▸ Instructions for the task: Every line of the data below that holds the string "have" needs to be reported.

:: Dataset entries

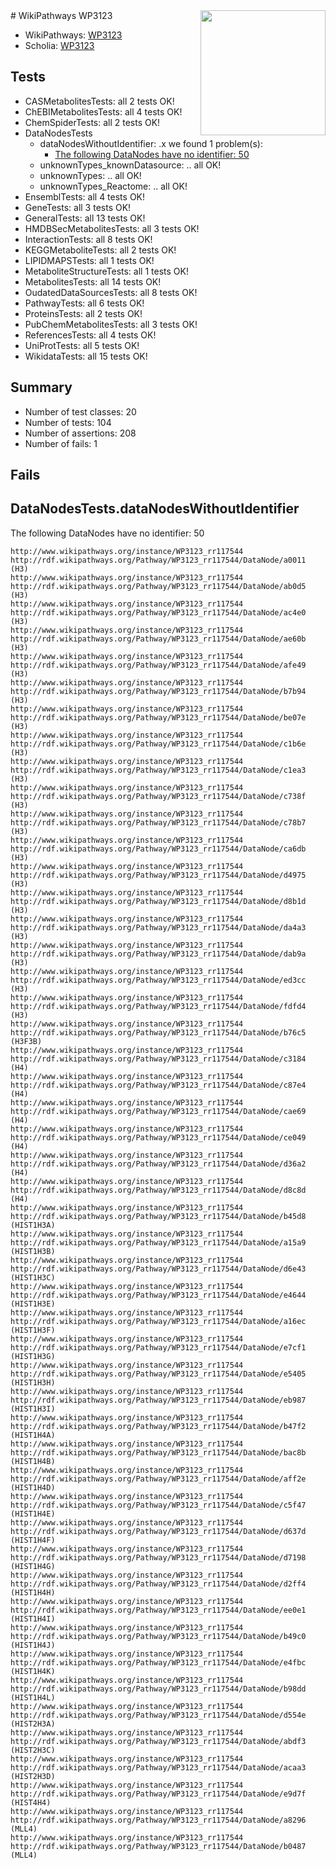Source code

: <img style="float: right; width: 200px" src="https://upload.wikimedia.org/wikipedia/commons/thumb/8/83/Wplogo_with_text_500.png/640px-Wplogo_with_text_500.png" />
# WikiPathways WP3123

* WikiPathways: [WP3123](https://new.wikipathways.org/pathways/WP3123)
* Scholia: [WP3123](https://scholia.toolforge.org/wikipathways/WP3123)
## Tests
* CASMetabolitesTests: all 2 tests OK!
* ChEBIMetabolitesTests: all 4 tests OK!
* ChemSpiderTests: all 2 tests OK!
* DataNodesTests
    * dataNodesWithoutIdentifier: .x we found 1 problem(s):
        * [The following DataNodes have no identifier: 50](#8792c50c)
    * unknownTypes_knownDatasource: .. all OK!
    * unknownTypes: .. all OK!
    * unknownTypes_Reactome: .. all OK!
* EnsemblTests: all 4 tests OK!
* GeneTests: all 3 tests OK!
* GeneralTests: all 13 tests OK!
* HMDBSecMetabolitesTests: all 3 tests OK!
* InteractionTests: all 8 tests OK!
* KEGGMetaboliteTests: all 2 tests OK!
* LIPIDMAPSTests: all 1 tests OK!
* MetaboliteStructureTests: all 1 tests OK!
* MetabolitesTests: all 14 tests OK!
* OudatedDataSourcesTests: all 8 tests OK!
* PathwayTests: all 6 tests OK!
* ProteinsTests: all 2 tests OK!
* PubChemMetabolitesTests: all 3 tests OK!
* ReferencesTests: all 4 tests OK!
* UniProtTests: all 5 tests OK!
* WikidataTests: all 15 tests OK!


## Summary

* Number of test classes: 20
* Number of tests: 104
* Number of assertions: 208
* Number of fails: 1

## Fails

<a name="8792c50c" />

## DataNodesTests.dataNodesWithoutIdentifier

The following DataNodes have no identifier: 50
```
http://www.wikipathways.org/instance/WP3123_rr117544 http://rdf.wikipathways.org/Pathway/WP3123_rr117544/DataNode/a0011 (H3)
http://www.wikipathways.org/instance/WP3123_rr117544 http://rdf.wikipathways.org/Pathway/WP3123_rr117544/DataNode/ab0d5 (H3)
http://www.wikipathways.org/instance/WP3123_rr117544 http://rdf.wikipathways.org/Pathway/WP3123_rr117544/DataNode/ac4e0 (H3)
http://www.wikipathways.org/instance/WP3123_rr117544 http://rdf.wikipathways.org/Pathway/WP3123_rr117544/DataNode/ae60b (H3)
http://www.wikipathways.org/instance/WP3123_rr117544 http://rdf.wikipathways.org/Pathway/WP3123_rr117544/DataNode/afe49 (H3)
http://www.wikipathways.org/instance/WP3123_rr117544 http://rdf.wikipathways.org/Pathway/WP3123_rr117544/DataNode/b7b94 (H3)
http://www.wikipathways.org/instance/WP3123_rr117544 http://rdf.wikipathways.org/Pathway/WP3123_rr117544/DataNode/be07e (H3)
http://www.wikipathways.org/instance/WP3123_rr117544 http://rdf.wikipathways.org/Pathway/WP3123_rr117544/DataNode/c1b6e (H3)
http://www.wikipathways.org/instance/WP3123_rr117544 http://rdf.wikipathways.org/Pathway/WP3123_rr117544/DataNode/c1ea3 (H3)
http://www.wikipathways.org/instance/WP3123_rr117544 http://rdf.wikipathways.org/Pathway/WP3123_rr117544/DataNode/c738f (H3)
http://www.wikipathways.org/instance/WP3123_rr117544 http://rdf.wikipathways.org/Pathway/WP3123_rr117544/DataNode/c78b7 (H3)
http://www.wikipathways.org/instance/WP3123_rr117544 http://rdf.wikipathways.org/Pathway/WP3123_rr117544/DataNode/ca6db (H3)
http://www.wikipathways.org/instance/WP3123_rr117544 http://rdf.wikipathways.org/Pathway/WP3123_rr117544/DataNode/d4975 (H3)
http://www.wikipathways.org/instance/WP3123_rr117544 http://rdf.wikipathways.org/Pathway/WP3123_rr117544/DataNode/d8b1d (H3)
http://www.wikipathways.org/instance/WP3123_rr117544 http://rdf.wikipathways.org/Pathway/WP3123_rr117544/DataNode/da4a3 (H3)
http://www.wikipathways.org/instance/WP3123_rr117544 http://rdf.wikipathways.org/Pathway/WP3123_rr117544/DataNode/dab9a (H3)
http://www.wikipathways.org/instance/WP3123_rr117544 http://rdf.wikipathways.org/Pathway/WP3123_rr117544/DataNode/ed3cc (H3)
http://www.wikipathways.org/instance/WP3123_rr117544 http://rdf.wikipathways.org/Pathway/WP3123_rr117544/DataNode/fdfd4 (H3)
http://www.wikipathways.org/instance/WP3123_rr117544 http://rdf.wikipathways.org/Pathway/WP3123_rr117544/DataNode/b76c5 (H3F3B)
http://www.wikipathways.org/instance/WP3123_rr117544 http://rdf.wikipathways.org/Pathway/WP3123_rr117544/DataNode/c3184 (H4)
http://www.wikipathways.org/instance/WP3123_rr117544 http://rdf.wikipathways.org/Pathway/WP3123_rr117544/DataNode/c87e4 (H4)
http://www.wikipathways.org/instance/WP3123_rr117544 http://rdf.wikipathways.org/Pathway/WP3123_rr117544/DataNode/cae69 (H4)
http://www.wikipathways.org/instance/WP3123_rr117544 http://rdf.wikipathways.org/Pathway/WP3123_rr117544/DataNode/ce049 (H4)
http://www.wikipathways.org/instance/WP3123_rr117544 http://rdf.wikipathways.org/Pathway/WP3123_rr117544/DataNode/d36a2 (H4)
http://www.wikipathways.org/instance/WP3123_rr117544 http://rdf.wikipathways.org/Pathway/WP3123_rr117544/DataNode/d8c8d (H4)
http://www.wikipathways.org/instance/WP3123_rr117544 http://rdf.wikipathways.org/Pathway/WP3123_rr117544/DataNode/b45d8 (HIST1H3A)
http://www.wikipathways.org/instance/WP3123_rr117544 http://rdf.wikipathways.org/Pathway/WP3123_rr117544/DataNode/a15a9 (HIST1H3B)
http://www.wikipathways.org/instance/WP3123_rr117544 http://rdf.wikipathways.org/Pathway/WP3123_rr117544/DataNode/d6e43 (HIST1H3C)
http://www.wikipathways.org/instance/WP3123_rr117544 http://rdf.wikipathways.org/Pathway/WP3123_rr117544/DataNode/e4644 (HIST1H3E)
http://www.wikipathways.org/instance/WP3123_rr117544 http://rdf.wikipathways.org/Pathway/WP3123_rr117544/DataNode/a16ec (HIST1H3F)
http://www.wikipathways.org/instance/WP3123_rr117544 http://rdf.wikipathways.org/Pathway/WP3123_rr117544/DataNode/e7cf1 (HIST1H3G)
http://www.wikipathways.org/instance/WP3123_rr117544 http://rdf.wikipathways.org/Pathway/WP3123_rr117544/DataNode/e5405 (HIST1H3H)
http://www.wikipathways.org/instance/WP3123_rr117544 http://rdf.wikipathways.org/Pathway/WP3123_rr117544/DataNode/eb987 (HIST1H3I)
http://www.wikipathways.org/instance/WP3123_rr117544 http://rdf.wikipathways.org/Pathway/WP3123_rr117544/DataNode/b47f2 (HIST1H4A)
http://www.wikipathways.org/instance/WP3123_rr117544 http://rdf.wikipathways.org/Pathway/WP3123_rr117544/DataNode/bac8b (HIST1H4B)
http://www.wikipathways.org/instance/WP3123_rr117544 http://rdf.wikipathways.org/Pathway/WP3123_rr117544/DataNode/aff2e (HIST1H4D)
http://www.wikipathways.org/instance/WP3123_rr117544 http://rdf.wikipathways.org/Pathway/WP3123_rr117544/DataNode/c5f47 (HIST1H4E)
http://www.wikipathways.org/instance/WP3123_rr117544 http://rdf.wikipathways.org/Pathway/WP3123_rr117544/DataNode/d637d (HIST1H4F)
http://www.wikipathways.org/instance/WP3123_rr117544 http://rdf.wikipathways.org/Pathway/WP3123_rr117544/DataNode/d7198 (HIST1H4G)
http://www.wikipathways.org/instance/WP3123_rr117544 http://rdf.wikipathways.org/Pathway/WP3123_rr117544/DataNode/d2ff4 (HIST1H4H)
http://www.wikipathways.org/instance/WP3123_rr117544 http://rdf.wikipathways.org/Pathway/WP3123_rr117544/DataNode/ee0e1 (HIST1H4I)
http://www.wikipathways.org/instance/WP3123_rr117544 http://rdf.wikipathways.org/Pathway/WP3123_rr117544/DataNode/b49c0 (HIST1H4J)
http://www.wikipathways.org/instance/WP3123_rr117544 http://rdf.wikipathways.org/Pathway/WP3123_rr117544/DataNode/e4fbc (HIST1H4K)
http://www.wikipathways.org/instance/WP3123_rr117544 http://rdf.wikipathways.org/Pathway/WP3123_rr117544/DataNode/b98dd (HIST1H4L)
http://www.wikipathways.org/instance/WP3123_rr117544 http://rdf.wikipathways.org/Pathway/WP3123_rr117544/DataNode/d554e (HIST2H3A)
http://www.wikipathways.org/instance/WP3123_rr117544 http://rdf.wikipathways.org/Pathway/WP3123_rr117544/DataNode/abdf3 (HIST2H3C)
http://www.wikipathways.org/instance/WP3123_rr117544 http://rdf.wikipathways.org/Pathway/WP3123_rr117544/DataNode/acaa3 (HIST2H3D)
http://www.wikipathways.org/instance/WP3123_rr117544 http://rdf.wikipathways.org/Pathway/WP3123_rr117544/DataNode/e9d7f (HIST4H4)
http://www.wikipathways.org/instance/WP3123_rr117544 http://rdf.wikipathways.org/Pathway/WP3123_rr117544/DataNode/a8296 (MLL4)
http://www.wikipathways.org/instance/WP3123_rr117544 http://rdf.wikipathways.org/Pathway/WP3123_rr117544/DataNode/b0487 (MLL4)
```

::::

▸ Response area:
        * [The following DataNodes have no identifier: 50](#8792c50c)
The following DataNodes have no identifier: 50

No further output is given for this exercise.